Kinotipp: Von der Kunst, sich durchzumogeln

Junge trifft Mädchen und verliebt sich. Eine Geschichte, die schon unzählige Male erzählt wurde. Und trotzdem hat "Von der Kunst, sich durchzumogeln" etwas Besonderes: einen herausragenden Hauptdarsteller

Von der Kunst sich durchzumogeln

Story

Obwohl er sich nie wirklich um die Schule gekümmert hat, schafft es Bücherwurm und Einzelgänger George (Freddie Highmore) in sein letztes High-School-Jahr. Doch dort wird er zum ersten Mal mit richtigen Problemen konfrontiert. Die Lehrer erklären ihm, dass er das Schuljahr und seinen Abschluss nicht schaffen wird, wenn er nicht seine Einstellung ändert.

Seine Mutter (Rita Wilson) macht sich deswegen Sorgen und das ohnehin schon schwierige Verhältnis zwischen den beiden droht vollkommen zu zerbrechen. Zu allem Überfluss überwirft sich George auch noch mit seinem Stiefvater (Sam Robards). Aber dann ist da noch das beliebte Mädchen Sally (Emma Roberts), mit dem sich George anfreundet und erfahren muss, dass die Sache mit der Liebe nicht so einfach ist.

Spaziergang durch das New Yorker West Village statt Schule: George (Freddie Highmore) und Sally (Emma Roberts).

Star-Feature

In das frische Teenie-Drama fügt sich Freddie Highmore als George perfekt hinein. Mit seiner zerbrechlichen Art gibt der Schauspieler der Figur die nötige Unsicherheit eines Teenagers, der von seinen Gefühlen, die er bis dato gar nicht kannte, plötzlich übermannt wird.

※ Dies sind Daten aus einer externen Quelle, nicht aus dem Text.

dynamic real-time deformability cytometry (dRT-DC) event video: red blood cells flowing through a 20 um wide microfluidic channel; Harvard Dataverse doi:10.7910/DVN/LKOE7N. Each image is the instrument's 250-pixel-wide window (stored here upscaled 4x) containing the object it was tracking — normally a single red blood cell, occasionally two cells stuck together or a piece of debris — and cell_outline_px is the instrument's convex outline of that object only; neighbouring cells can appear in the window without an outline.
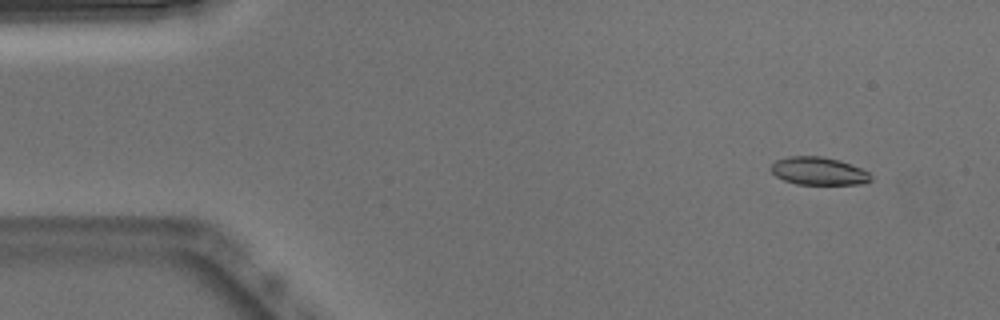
{"species": "Egyptian fruit bat (a non-hibernating species)", "species_latin": "Rousettus aegyptiacus", "temperature_condition": "warm", "stored_images_in_passage": 51, "camera_frame_rate_fps": 3000, "um_per_image_px": 0.085, "animal": {"sex": "male"}, "frame": {"image": 1, "passage_image": 4, "time_ms": 1.0, "image_size_px": [1000, 320], "cell_outline_px": [[872, 180], [860, 184], [796, 184], [784, 180], [776, 176], [768, 168], [776, 160], [788, 156], [820, 156], [840, 160], [860, 168], [868, 172], [872, 176]], "centroid_in_image_um": [69.55, 14.53], "position_along_channel_um": 15.4, "area_um2": 16.24}}
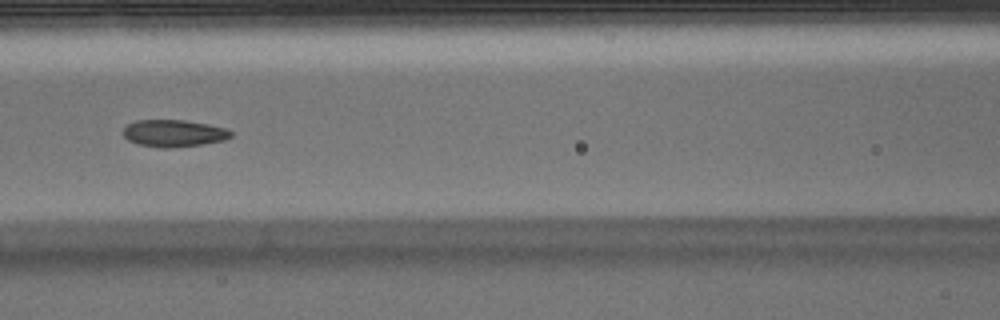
{"frame": {"image": 2, "passage_image": 22, "time_ms": 7.0, "image_size_px": [1000, 320], "cell_outline_px": [[232, 136], [224, 140], [204, 144], [168, 148], [160, 148], [136, 144], [128, 140], [124, 136], [124, 128], [128, 124], [136, 120], [184, 120], [208, 124], [224, 128], [232, 132]], "centroid_in_image_um": [14.76, 11.33], "position_along_channel_um": 151.8, "area_um2": 16.99}}
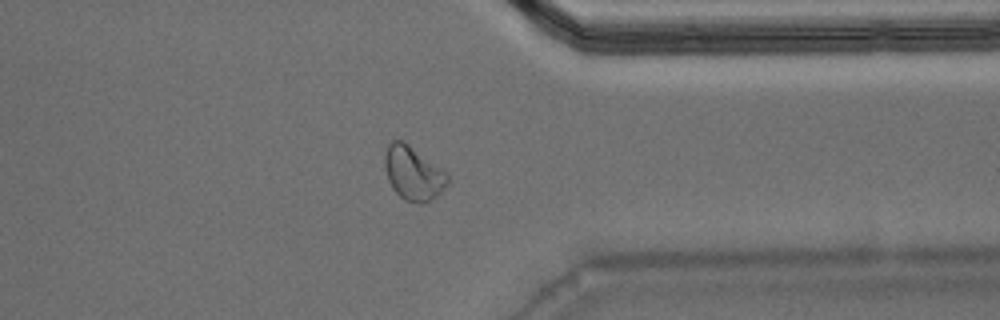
{"frame": {"image": 3, "passage_image": 40, "time_ms": 13.0, "image_size_px": [1000, 320], "cell_outline_px": [[448, 184], [436, 196], [424, 204], [420, 204], [404, 200], [392, 188], [388, 180], [384, 164], [384, 156], [388, 144], [392, 140], [404, 140], [448, 172]], "centroid_in_image_um": [35.13, 14.71], "position_along_channel_um": 376.3, "area_um2": 20.0}, "authors_computed_cell_mechanics": {"area_um2": 17.1666, "velocity_mm_per_s": 3.8516, "shape_relaxation_time_tau1_ms": 7.8797, "shape_relaxation_time_tau2_ms": 2.1926, "deformation_change_tau1": 0.1722, "deformation_change_tau2": 0.0738}}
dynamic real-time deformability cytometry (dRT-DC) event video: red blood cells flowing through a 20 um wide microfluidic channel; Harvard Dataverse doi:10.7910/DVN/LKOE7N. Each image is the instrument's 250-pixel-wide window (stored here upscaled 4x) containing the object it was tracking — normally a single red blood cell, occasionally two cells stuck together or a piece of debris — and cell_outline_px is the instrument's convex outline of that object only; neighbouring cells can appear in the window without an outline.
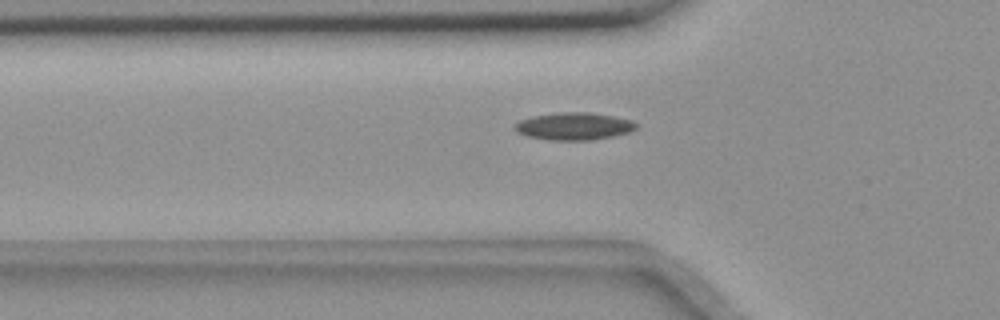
{"species": "common noctule bat (a hibernating species)", "species_latin": "Nyctalus noctula", "temperature_condition": "room temperature", "stored_images_in_passage": 39, "camera_frame_rate_fps": 3000, "um_per_image_px": 0.085, "animal": {"sex": "female", "body_mass_g": 18.4}, "frame": {"image": 1, "passage_image": 2, "time_ms": 0.333, "image_size_px": [1000, 320], "cell_outline_px": [[636, 128], [628, 132], [612, 136], [592, 140], [548, 140], [528, 136], [516, 132], [516, 124], [520, 120], [532, 116], [564, 112], [588, 112], [612, 116], [632, 120], [636, 124]], "centroid_in_image_um": [48.78, 10.73], "position_along_channel_um": 77.0, "area_um2": 19.13}}
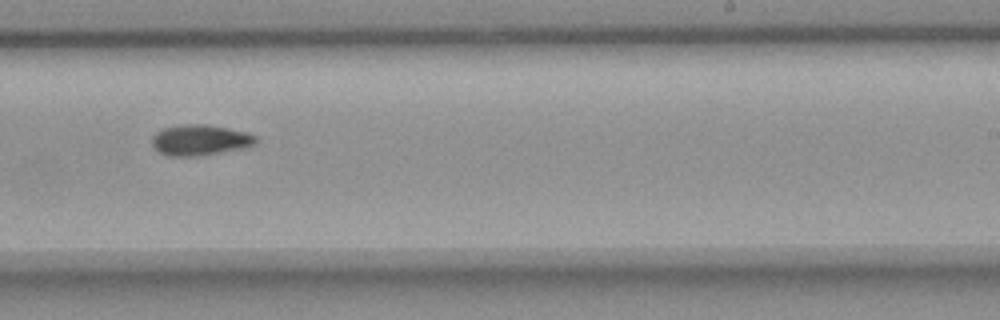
{"frame": {"image": 2, "passage_image": 18, "time_ms": 5.667, "image_size_px": [1000, 320], "cell_outline_px": [[256, 144], [244, 148], [200, 156], [168, 156], [152, 148], [152, 136], [156, 132], [164, 128], [184, 124], [208, 124], [248, 132], [256, 136]], "centroid_in_image_um": [17.0, 11.9], "position_along_channel_um": 272.0, "area_um2": 18.79}}
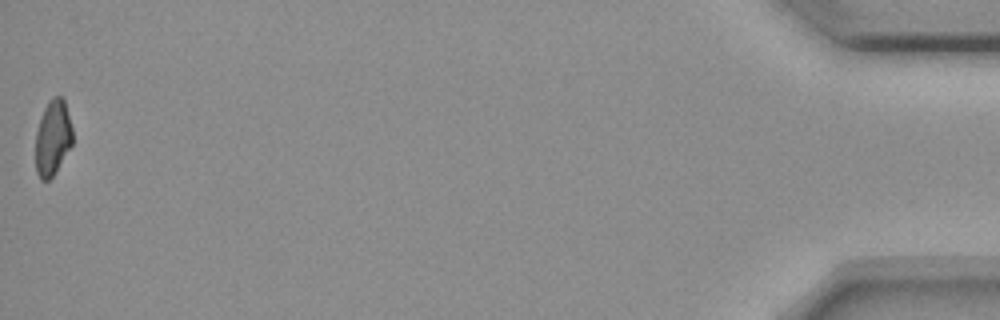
{"frame": {"image": 3, "passage_image": 39, "time_ms": 12.667, "image_size_px": [1000, 320], "cell_outline_px": [[72, 144], [52, 176], [48, 180], [40, 180], [36, 172], [36, 132], [44, 108], [48, 100], [52, 96], [60, 96], [64, 100], [72, 128]], "centroid_in_image_um": [4.47, 11.69], "position_along_channel_um": 430.7, "area_um2": 16.01}}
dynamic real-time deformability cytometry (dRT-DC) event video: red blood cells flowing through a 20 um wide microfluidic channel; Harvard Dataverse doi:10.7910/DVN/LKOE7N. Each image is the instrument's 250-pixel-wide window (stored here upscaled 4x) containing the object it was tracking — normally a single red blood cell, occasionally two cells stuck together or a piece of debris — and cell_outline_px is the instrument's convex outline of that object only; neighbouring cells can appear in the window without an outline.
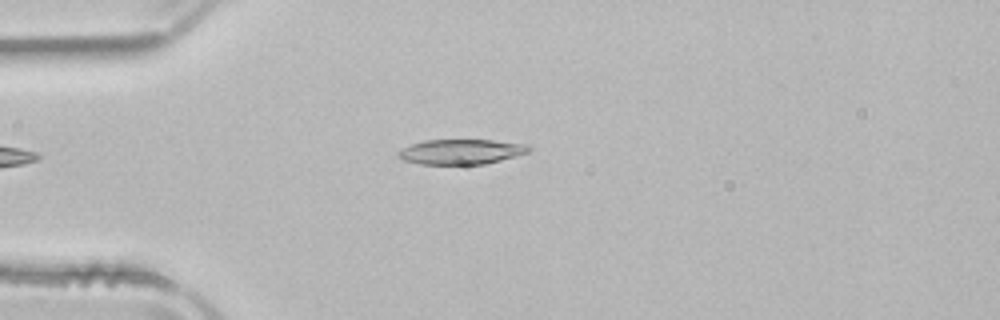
{"species": "common noctule bat (a hibernating species)", "species_latin": "Nyctalus noctula", "temperature_condition": "room temperature", "stored_images_in_passage": 39, "camera_frame_rate_fps": 3000, "um_per_image_px": 0.085, "animal": {"sex": "male", "body_mass_g": 21.5, "forearm_length_mm": 52.0}, "frame": {"image": 1, "passage_image": 1, "time_ms": 0.0, "image_size_px": [1000, 320], "cell_outline_px": [[532, 148], [528, 152], [516, 156], [484, 164], [420, 164], [404, 160], [396, 156], [396, 152], [412, 144], [424, 140], [492, 140], [528, 144]], "centroid_in_image_um": [39.2, 12.89], "position_along_channel_um": 45.8, "area_um2": 19.02}}
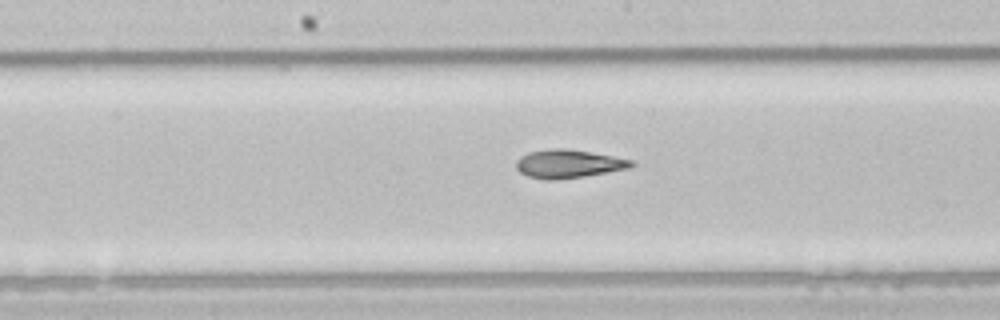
{"frame": {"image": 2, "passage_image": 14, "time_ms": 4.333, "image_size_px": [1000, 320], "cell_outline_px": [[636, 164], [628, 168], [584, 176], [556, 180], [544, 180], [528, 176], [520, 172], [516, 168], [516, 160], [520, 156], [528, 152], [548, 148], [564, 148], [612, 156], [632, 160]], "centroid_in_image_um": [48.25, 13.92], "position_along_channel_um": 199.9, "area_um2": 18.96}}
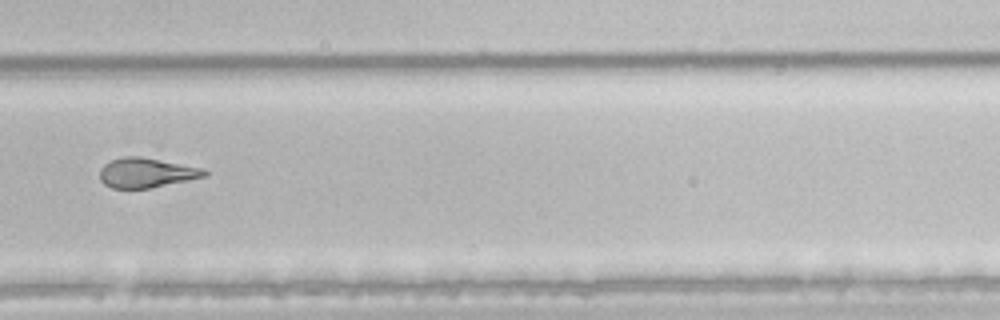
{"frame": {"image": 3, "passage_image": 23, "time_ms": 7.333, "image_size_px": [1000, 320], "cell_outline_px": [[208, 176], [148, 188], [112, 188], [104, 184], [100, 180], [100, 168], [104, 164], [112, 160], [124, 156], [140, 156], [204, 168], [208, 172]], "centroid_in_image_um": [12.45, 14.68], "position_along_channel_um": 317.4, "area_um2": 18.09}, "authors_computed_cell_mechanics": {"area_um2": 18.9584, "velocity_mm_per_s": 3.9451, "shape_relaxation_time_tau1_ms": 6.2897, "shape_relaxation_time_tau2_ms": 1.6454, "deformation_change_tau1": 0.1922, "deformation_change_tau2": 0.0912}}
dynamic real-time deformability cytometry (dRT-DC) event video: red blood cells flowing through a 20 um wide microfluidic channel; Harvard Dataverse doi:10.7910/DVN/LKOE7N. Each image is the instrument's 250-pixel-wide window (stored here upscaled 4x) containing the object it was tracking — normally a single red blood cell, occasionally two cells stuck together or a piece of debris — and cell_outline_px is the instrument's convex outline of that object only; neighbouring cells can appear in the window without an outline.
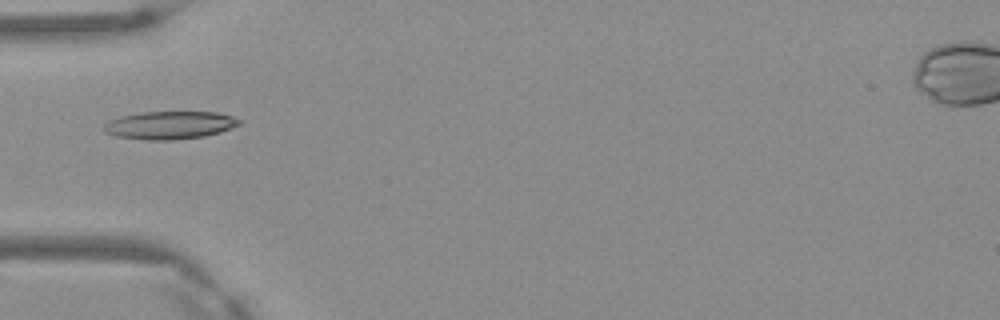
{"species": "Egyptian fruit bat (a non-hibernating species)", "species_latin": "Rousettus aegyptiacus", "temperature_condition": "warm", "stored_images_in_passage": 4, "camera_frame_rate_fps": 3000, "um_per_image_px": 0.085, "frame": {"image": 1, "passage_image": 4, "time_ms": 1.0, "image_size_px": [1000, 320], "cell_outline_px": [[244, 120], [240, 124], [232, 128], [220, 132], [204, 136], [172, 140], [148, 140], [116, 136], [104, 132], [100, 128], [108, 120], [120, 116], [140, 112], [216, 112], [232, 116]], "centroid_in_image_um": [14.41, 10.63], "position_along_channel_um": 70.6, "area_um2": 22.25}}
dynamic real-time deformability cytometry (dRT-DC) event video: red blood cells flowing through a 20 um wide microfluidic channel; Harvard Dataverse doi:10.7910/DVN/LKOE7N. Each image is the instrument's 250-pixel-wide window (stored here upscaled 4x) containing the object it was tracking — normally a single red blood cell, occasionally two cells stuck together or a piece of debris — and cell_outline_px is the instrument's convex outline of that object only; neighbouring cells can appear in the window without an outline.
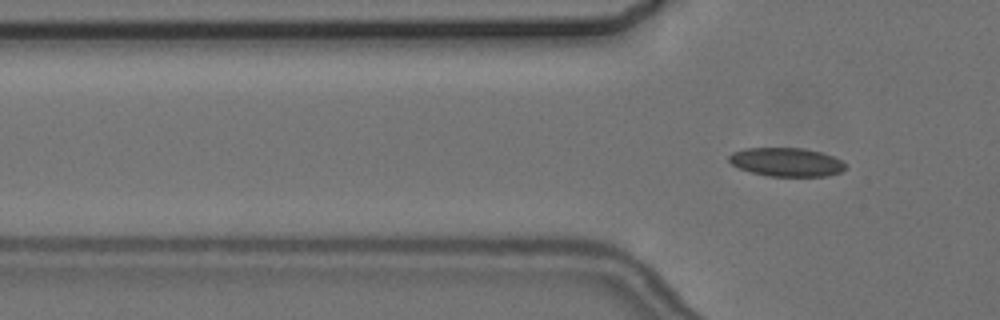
{"species": "common noctule bat (a hibernating species)", "species_latin": "Nyctalus noctula", "temperature_condition": "cold", "stored_images_in_passage": 4, "camera_frame_rate_fps": 3000, "um_per_image_px": 0.085, "animal": {"sex": "female", "body_mass_g": 24.6, "forearm_length_mm": 56.2}, "frame": {"image": 1, "passage_image": 4, "time_ms": 3.333, "image_size_px": [1000, 320], "cell_outline_px": [[848, 168], [840, 172], [828, 176], [768, 176], [752, 172], [740, 168], [732, 164], [728, 160], [728, 156], [732, 152], [744, 148], [804, 148], [820, 152], [832, 156], [840, 160]], "centroid_in_image_um": [66.84, 13.77], "position_along_channel_um": 59.0, "area_um2": 19.42}}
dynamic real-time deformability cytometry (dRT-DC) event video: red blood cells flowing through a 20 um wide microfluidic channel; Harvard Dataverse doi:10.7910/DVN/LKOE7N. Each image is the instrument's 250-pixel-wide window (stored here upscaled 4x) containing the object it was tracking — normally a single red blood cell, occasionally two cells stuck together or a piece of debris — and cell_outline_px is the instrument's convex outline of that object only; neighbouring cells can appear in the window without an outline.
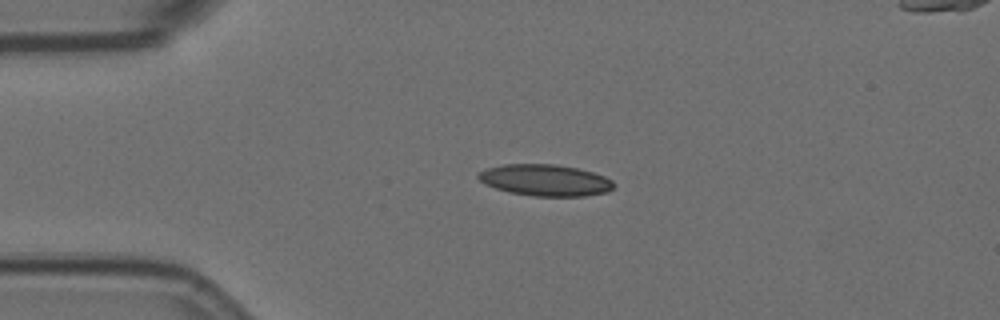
{"species": "Egyptian fruit bat (a non-hibernating species)", "species_latin": "Rousettus aegyptiacus", "temperature_condition": "room temperature", "stored_images_in_passage": 6, "camera_frame_rate_fps": 3000, "um_per_image_px": 0.085, "animal": {"sex": "female"}, "frame": {"image": 1, "passage_image": 4, "time_ms": 1.0, "image_size_px": [1000, 320], "cell_outline_px": [[616, 184], [608, 192], [584, 196], [532, 196], [508, 192], [484, 184], [476, 176], [476, 172], [488, 168], [504, 164], [556, 164], [576, 168], [592, 172], [604, 176], [612, 180]], "centroid_in_image_um": [46.33, 15.32], "position_along_channel_um": 38.7, "area_um2": 24.97}}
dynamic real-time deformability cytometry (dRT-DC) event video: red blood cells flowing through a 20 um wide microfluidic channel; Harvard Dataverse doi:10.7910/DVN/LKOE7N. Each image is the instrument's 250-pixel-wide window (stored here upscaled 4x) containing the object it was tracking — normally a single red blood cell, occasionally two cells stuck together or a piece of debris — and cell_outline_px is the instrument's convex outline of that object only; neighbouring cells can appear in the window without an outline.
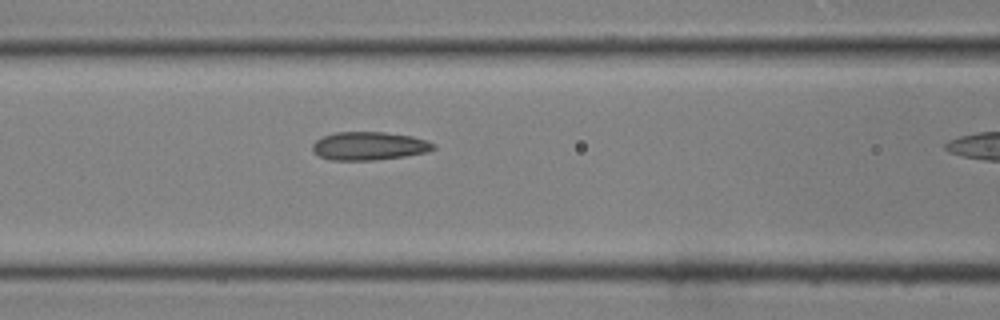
{"species": "common noctule bat (a hibernating species)", "species_latin": "Nyctalus noctula", "temperature_condition": "room temperature", "stored_images_in_passage": 10, "camera_frame_rate_fps": 3000, "um_per_image_px": 0.085, "animal": {"sex": "male", "body_mass_g": 19.0, "forearm_length_mm": 50.8}, "frame": {"image": 1, "passage_image": 9, "time_ms": 2.667, "image_size_px": [1000, 320], "cell_outline_px": [[436, 148], [424, 152], [404, 156], [376, 160], [332, 160], [320, 156], [312, 148], [312, 144], [316, 140], [324, 136], [336, 132], [384, 132], [412, 136], [436, 144]], "centroid_in_image_um": [31.37, 12.4], "position_along_channel_um": 135.2, "area_um2": 19.71}}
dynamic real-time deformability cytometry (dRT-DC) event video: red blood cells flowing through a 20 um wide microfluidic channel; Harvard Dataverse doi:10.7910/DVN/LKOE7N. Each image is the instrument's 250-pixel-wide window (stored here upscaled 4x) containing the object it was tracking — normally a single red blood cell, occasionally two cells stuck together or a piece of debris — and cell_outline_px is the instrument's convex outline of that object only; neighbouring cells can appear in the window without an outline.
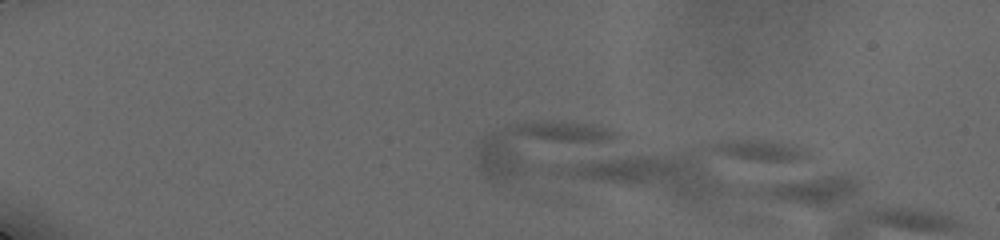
{"species": "human", "species_latin": "Homo sapiens", "temperature_condition": "cold", "stored_images_in_passage": 2, "camera_frame_rate_fps": 3000, "um_per_image_px": 0.085, "donor": {"sex": "male"}, "frame": {"image": 1, "passage_image": 1, "time_ms": 0.0, "image_size_px": [1000, 240], "cell_outline_px": [[616, 132], [612, 136], [524, 172], [500, 180], [496, 180], [484, 176], [472, 156], [480, 140], [484, 136], [492, 132], [512, 124], [524, 120], [596, 124]], "centroid_in_image_um": [45.28, 12.38], "position_along_channel_um": 39.7, "area_um2": 36.01}}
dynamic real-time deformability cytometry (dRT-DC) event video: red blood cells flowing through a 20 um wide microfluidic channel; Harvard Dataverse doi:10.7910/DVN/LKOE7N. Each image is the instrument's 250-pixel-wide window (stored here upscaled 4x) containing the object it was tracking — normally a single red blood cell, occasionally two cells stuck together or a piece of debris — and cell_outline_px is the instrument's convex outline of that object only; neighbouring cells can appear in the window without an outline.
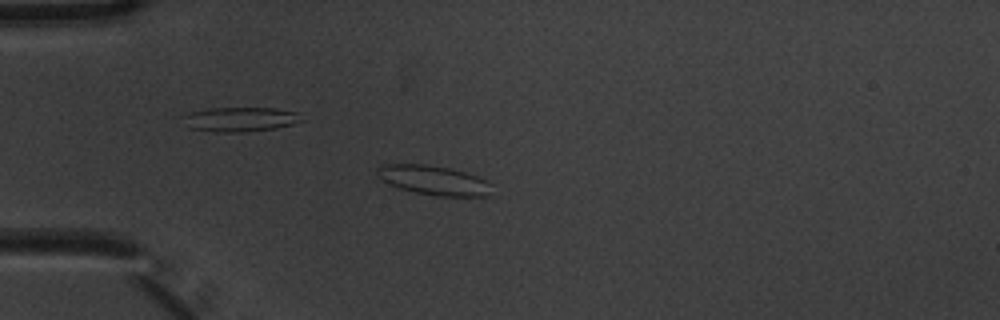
{"species": "common noctule bat (a hibernating species)", "species_latin": "Nyctalus noctula", "temperature_condition": "warm", "stored_images_in_passage": 7, "camera_frame_rate_fps": 3000, "um_per_image_px": 0.085, "animal": {"sex": "male", "body_mass_g": 20.1, "forearm_length_mm": 53.5}, "frame": {"image": 1, "passage_image": 5, "time_ms": 1.333, "image_size_px": [1000, 320], "cell_outline_px": [[492, 196], [436, 196], [416, 192], [400, 188], [376, 176], [376, 168], [380, 164], [424, 164], [448, 168], [480, 176], [488, 180], [492, 184]], "centroid_in_image_um": [36.93, 15.32], "position_along_channel_um": 48.1, "area_um2": 19.83}}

In Georges Dilemma der unerwiderten ersten Liebe ist der Zuschauer wegen Highmores eindringlicher, sehr puristischer Spielweise augenblicklich gefangen. Seine Mimik ist hier sein Trumpf: Ein verschmitztes Lächeln, Melancholie in den Augen - viel mehr braucht Highmore nicht, um seiner Figur Leben einzuhauchen.

Sein weibliches Pendant Emma Roberts überspielt durch ihre sehr natürlich wirkende Coolness auf sympathische Weise Sallys Angst vor den Gefühlen. Sie begeistert mit ihrer Frische und Liebenswürdigkeit nicht nur die Figur des George. Zu Gute kommt den beiden Schauspielern, dass sie zum Drehzeitpunkt in etwa dem gleichen Alter ihrer Figuren waren, wodurch sie ihren Charakteren die nötige Authentizität geben konnten.

Fazit

"Von der Kunst, sich durchzumogeln" ist eine amüsante Teenie-Liebesgeschichte, an der aber nicht nur Jugendliche Gefallen finden können. Vielmehr überzeugt die Synthese aus schönen New-York-Bildern fernab von Times Square und Empire State Building, träumerischer Indie-Musik und einer süßen, aber auch klischeefreien Geschichte über die erste Liebe.

Denn vor allem die ehrliche, nicht übertriebene Auseinandersetzung mit dieser doch sehr ausgelutschten Thematik macht den Film zu etwas Besonderem zwischen all den anderen Coming-Of-Age-Geschichten. Den größten Beitrag leisten dazu vor allem die schauspielerischen Leistungen von Freddie Highmore und Emma Roberts, die der an sich vorhersehbaren Geschichte Würze verleihen.